The company reports that in beta testing with 180 households across Japan, the UK, and the United States:
- Omni-7 correctly identified 94% of recurring household routines within 72 hours
- The robot performed an average of 23 proactive tasks per day by day 4 of deployment
- User satisfaction scores (Likert 1-7) averaged 5.9, compared to 4.1 for the best competing home robot (Unitree H1)
Hardware Specifications
Omni-7 is a whole-body humanoid robot standing 165cm tall, with:
- 61 degrees of freedom (11 per arm, 7 per leg, 6 in the torso, 5 in the neck, 6 in each hand)
- Whole-body torque control for safe physical interaction in proximity to children and pets
- Livox Horizon 2 4D lidar + 6x RGBD cameras for 360-degree environmental sensing
- NVIDIA Jetson Thor compute module (1,400 TOPS dedicated AI compute)
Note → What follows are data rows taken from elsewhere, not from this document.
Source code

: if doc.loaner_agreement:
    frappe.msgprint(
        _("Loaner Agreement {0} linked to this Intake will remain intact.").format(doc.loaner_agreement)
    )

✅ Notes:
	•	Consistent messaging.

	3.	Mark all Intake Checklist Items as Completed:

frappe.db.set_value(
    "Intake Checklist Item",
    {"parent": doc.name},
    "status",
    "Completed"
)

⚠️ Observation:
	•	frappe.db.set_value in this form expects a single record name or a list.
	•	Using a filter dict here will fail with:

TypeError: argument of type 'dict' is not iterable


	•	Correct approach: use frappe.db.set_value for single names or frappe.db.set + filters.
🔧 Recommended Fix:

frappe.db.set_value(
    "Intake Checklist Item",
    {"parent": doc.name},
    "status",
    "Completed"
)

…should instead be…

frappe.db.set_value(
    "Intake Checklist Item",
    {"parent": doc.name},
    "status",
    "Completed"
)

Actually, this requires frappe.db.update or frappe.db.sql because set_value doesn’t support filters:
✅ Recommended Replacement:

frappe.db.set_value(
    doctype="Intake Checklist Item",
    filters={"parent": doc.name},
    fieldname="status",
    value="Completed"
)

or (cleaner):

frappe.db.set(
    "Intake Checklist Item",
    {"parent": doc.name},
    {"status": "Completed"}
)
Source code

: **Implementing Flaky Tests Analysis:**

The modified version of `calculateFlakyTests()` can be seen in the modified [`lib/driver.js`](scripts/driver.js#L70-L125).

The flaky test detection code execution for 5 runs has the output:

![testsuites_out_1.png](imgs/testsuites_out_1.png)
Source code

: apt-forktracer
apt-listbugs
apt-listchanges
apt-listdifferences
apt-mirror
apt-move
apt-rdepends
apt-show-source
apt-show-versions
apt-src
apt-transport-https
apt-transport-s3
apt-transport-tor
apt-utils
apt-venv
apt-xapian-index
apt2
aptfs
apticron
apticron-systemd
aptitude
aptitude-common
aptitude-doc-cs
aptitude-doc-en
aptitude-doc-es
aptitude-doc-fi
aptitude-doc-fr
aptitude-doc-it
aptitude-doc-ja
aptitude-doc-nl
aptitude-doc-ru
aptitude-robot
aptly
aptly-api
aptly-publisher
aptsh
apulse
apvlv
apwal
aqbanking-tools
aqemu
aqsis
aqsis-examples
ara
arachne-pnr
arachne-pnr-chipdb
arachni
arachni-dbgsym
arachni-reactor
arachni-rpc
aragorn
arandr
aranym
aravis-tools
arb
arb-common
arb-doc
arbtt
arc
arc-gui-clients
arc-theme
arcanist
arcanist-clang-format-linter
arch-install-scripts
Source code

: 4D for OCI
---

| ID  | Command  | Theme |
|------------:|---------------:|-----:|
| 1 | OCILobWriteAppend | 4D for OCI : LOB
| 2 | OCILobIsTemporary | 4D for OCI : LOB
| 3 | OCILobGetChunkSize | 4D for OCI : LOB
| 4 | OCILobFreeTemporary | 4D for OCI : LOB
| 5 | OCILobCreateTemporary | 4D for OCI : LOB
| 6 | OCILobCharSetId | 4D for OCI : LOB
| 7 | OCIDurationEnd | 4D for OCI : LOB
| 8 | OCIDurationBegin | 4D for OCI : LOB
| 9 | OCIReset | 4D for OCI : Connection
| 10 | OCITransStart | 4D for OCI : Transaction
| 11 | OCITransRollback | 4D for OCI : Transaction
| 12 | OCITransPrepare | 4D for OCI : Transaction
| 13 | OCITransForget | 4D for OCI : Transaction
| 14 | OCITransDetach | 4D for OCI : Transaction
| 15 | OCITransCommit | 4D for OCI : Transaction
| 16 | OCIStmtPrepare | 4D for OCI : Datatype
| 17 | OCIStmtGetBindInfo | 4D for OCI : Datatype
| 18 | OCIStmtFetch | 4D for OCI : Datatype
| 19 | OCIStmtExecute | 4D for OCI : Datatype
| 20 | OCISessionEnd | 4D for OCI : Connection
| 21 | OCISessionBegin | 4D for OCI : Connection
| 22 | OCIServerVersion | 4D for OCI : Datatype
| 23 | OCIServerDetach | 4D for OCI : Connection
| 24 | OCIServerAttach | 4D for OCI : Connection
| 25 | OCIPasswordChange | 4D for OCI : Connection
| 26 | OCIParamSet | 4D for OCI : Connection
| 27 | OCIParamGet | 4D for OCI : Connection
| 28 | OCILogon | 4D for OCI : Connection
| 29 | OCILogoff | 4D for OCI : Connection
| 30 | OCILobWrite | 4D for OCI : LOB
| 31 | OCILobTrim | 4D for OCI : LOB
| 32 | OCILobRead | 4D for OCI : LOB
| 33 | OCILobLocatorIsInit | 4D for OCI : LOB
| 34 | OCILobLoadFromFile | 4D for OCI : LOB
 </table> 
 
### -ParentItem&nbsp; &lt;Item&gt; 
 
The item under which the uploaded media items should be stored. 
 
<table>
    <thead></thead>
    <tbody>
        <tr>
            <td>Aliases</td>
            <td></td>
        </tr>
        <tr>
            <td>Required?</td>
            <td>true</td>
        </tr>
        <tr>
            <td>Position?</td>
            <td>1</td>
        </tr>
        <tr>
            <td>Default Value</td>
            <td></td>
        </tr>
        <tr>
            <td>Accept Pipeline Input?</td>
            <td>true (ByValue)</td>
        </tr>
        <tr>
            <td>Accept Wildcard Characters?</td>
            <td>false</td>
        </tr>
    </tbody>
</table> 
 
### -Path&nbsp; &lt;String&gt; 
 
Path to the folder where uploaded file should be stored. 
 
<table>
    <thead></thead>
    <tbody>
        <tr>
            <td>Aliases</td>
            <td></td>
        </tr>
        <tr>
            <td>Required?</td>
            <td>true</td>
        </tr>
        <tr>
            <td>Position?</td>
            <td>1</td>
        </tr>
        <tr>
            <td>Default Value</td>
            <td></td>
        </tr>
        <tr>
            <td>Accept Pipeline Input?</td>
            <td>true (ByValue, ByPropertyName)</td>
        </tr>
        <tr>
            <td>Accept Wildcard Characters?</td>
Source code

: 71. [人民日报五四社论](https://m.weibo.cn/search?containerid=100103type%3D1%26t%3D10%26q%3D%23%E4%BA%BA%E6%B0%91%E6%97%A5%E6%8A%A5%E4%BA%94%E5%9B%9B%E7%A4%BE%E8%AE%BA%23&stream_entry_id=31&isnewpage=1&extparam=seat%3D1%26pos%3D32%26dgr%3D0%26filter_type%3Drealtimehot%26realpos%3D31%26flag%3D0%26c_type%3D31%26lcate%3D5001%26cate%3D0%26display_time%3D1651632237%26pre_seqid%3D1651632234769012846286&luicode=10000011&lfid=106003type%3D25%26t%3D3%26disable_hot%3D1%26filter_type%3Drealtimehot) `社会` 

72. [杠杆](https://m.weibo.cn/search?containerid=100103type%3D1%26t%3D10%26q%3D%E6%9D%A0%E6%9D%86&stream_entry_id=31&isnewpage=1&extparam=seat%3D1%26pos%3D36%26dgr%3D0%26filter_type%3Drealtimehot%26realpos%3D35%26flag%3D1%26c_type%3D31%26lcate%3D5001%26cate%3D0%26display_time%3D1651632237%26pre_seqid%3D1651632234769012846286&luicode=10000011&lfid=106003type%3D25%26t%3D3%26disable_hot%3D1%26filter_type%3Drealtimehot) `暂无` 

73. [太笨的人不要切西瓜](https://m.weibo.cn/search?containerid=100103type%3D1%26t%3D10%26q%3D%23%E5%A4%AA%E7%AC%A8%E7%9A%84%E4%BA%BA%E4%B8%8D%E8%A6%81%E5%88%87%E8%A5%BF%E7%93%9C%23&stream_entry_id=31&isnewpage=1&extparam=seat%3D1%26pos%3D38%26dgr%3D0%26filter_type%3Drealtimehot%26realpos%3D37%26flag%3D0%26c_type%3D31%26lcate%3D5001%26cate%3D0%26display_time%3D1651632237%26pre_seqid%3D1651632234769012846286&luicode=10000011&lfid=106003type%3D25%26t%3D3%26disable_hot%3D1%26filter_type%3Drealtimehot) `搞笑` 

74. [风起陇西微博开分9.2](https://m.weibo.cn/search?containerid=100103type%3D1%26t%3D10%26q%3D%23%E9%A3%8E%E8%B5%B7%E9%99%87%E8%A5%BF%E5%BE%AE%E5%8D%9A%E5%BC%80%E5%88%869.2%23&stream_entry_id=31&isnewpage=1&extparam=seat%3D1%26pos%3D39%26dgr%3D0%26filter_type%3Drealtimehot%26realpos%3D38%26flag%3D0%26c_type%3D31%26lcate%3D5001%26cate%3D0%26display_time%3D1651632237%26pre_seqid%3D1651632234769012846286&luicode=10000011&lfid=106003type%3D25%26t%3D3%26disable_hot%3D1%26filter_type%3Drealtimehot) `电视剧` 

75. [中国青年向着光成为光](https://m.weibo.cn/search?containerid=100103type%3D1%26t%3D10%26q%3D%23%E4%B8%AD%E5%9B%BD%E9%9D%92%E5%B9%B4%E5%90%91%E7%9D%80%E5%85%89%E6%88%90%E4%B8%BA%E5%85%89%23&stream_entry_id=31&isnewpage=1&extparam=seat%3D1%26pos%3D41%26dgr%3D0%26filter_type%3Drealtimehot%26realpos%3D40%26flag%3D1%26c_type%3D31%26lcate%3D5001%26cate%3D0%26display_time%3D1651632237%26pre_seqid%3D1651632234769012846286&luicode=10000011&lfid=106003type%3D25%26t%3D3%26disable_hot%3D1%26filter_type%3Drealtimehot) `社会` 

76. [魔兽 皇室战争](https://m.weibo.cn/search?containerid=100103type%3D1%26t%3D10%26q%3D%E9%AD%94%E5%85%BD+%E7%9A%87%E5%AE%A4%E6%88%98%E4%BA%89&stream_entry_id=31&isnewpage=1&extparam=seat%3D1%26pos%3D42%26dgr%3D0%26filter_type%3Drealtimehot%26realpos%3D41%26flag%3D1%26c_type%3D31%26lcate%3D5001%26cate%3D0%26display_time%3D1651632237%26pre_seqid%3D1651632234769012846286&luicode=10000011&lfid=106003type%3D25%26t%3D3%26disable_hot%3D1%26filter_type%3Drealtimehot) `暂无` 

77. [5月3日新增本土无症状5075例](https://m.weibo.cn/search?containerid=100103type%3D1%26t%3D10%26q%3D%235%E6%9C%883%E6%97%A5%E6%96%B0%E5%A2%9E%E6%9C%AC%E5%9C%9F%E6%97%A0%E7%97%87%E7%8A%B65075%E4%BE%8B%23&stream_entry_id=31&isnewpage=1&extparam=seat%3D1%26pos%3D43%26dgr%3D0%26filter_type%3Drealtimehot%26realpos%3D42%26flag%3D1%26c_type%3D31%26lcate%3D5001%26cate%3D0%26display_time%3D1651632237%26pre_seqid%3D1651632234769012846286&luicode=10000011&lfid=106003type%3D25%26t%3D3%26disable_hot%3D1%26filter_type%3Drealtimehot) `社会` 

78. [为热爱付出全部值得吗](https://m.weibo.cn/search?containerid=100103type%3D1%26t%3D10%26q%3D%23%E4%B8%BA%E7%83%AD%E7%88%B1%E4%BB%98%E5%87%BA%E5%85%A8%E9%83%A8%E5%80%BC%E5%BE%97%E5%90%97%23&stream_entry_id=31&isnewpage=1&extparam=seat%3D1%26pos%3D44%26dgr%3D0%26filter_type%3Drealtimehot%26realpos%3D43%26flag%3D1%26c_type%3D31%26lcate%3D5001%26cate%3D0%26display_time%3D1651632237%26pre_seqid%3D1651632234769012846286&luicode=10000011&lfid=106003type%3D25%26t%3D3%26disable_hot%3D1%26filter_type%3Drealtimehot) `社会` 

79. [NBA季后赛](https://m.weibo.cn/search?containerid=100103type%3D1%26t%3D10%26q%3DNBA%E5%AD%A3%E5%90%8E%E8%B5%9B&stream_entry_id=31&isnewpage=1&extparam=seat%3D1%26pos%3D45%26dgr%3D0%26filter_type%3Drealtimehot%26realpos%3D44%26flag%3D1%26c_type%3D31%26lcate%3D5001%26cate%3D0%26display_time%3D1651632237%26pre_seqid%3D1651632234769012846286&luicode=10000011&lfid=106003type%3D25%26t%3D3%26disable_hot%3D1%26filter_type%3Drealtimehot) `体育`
- 2.4kWh solid-state battery providing 8 hours of active operation
- Dual-arm payload capacity of 5kg per arm
Safety Architecture
FigureBot has implemented a triple-redundant safety architecture:
- Hardware-level torque limiting on all joints (force capped at 15N for contact with humans)
- Reactive reflex layer — a dedicated micro-controller processes contact sensors at 10kHz, overriding higher-level planning within 2ms of contact detection
- LLM-based intent modeling — a lightweight language model (3B parameters) runs on-device to interpret human verbal commands and predict human movement trajectories to avoid collisions
Omni-7 has been certified under ISO 13482 (Personal Care Robot Safety) and IEC 61508 (Functional Safety) at SIL 2 level.
Software Platform: FigureBot Home OS
All robot intelligence runs on FigureBot Home OS, a custom robot operating system built on top of ROS 2 Humble. The OS supports:
- Open skill marketplace: third-party developers can publish new skills (similar to smartphone apps), subject to FigureBot's safety review
- Multi-robot coordination: up to 8 Omni-7 units can share learned routines within a single household
- Privacy dashboard: users can view, export, or delete all data the robot has collected, with on-device processing ensuring no raw video leaves the home
Pricing and Availability
Omni-7 is available for order today in Japan, the United States, the United Kingdom, Germany, and France, with shipping to begin in January 2028. The $3,999 outright purchase includes:
- Omni-7 robot
- Docking station
- 1 year of FigureBot Home OS updates
- 24/7 remote support
The RaaS subscription ($129/month, 36-month minimum) includes all hardware, software, and proactive maintenance including annual servicing visits.
Funding
FigureBot has raised $480 million across four funding rounds, led by SoftBank Vision Fund 3, with participation from Toyota Ventures, Samsung Next, and the Japanese government's New Energy and Industrial Technology Development Organization (NEDO). The company employs 890 people across Tokyo, San Francisco, and Munich.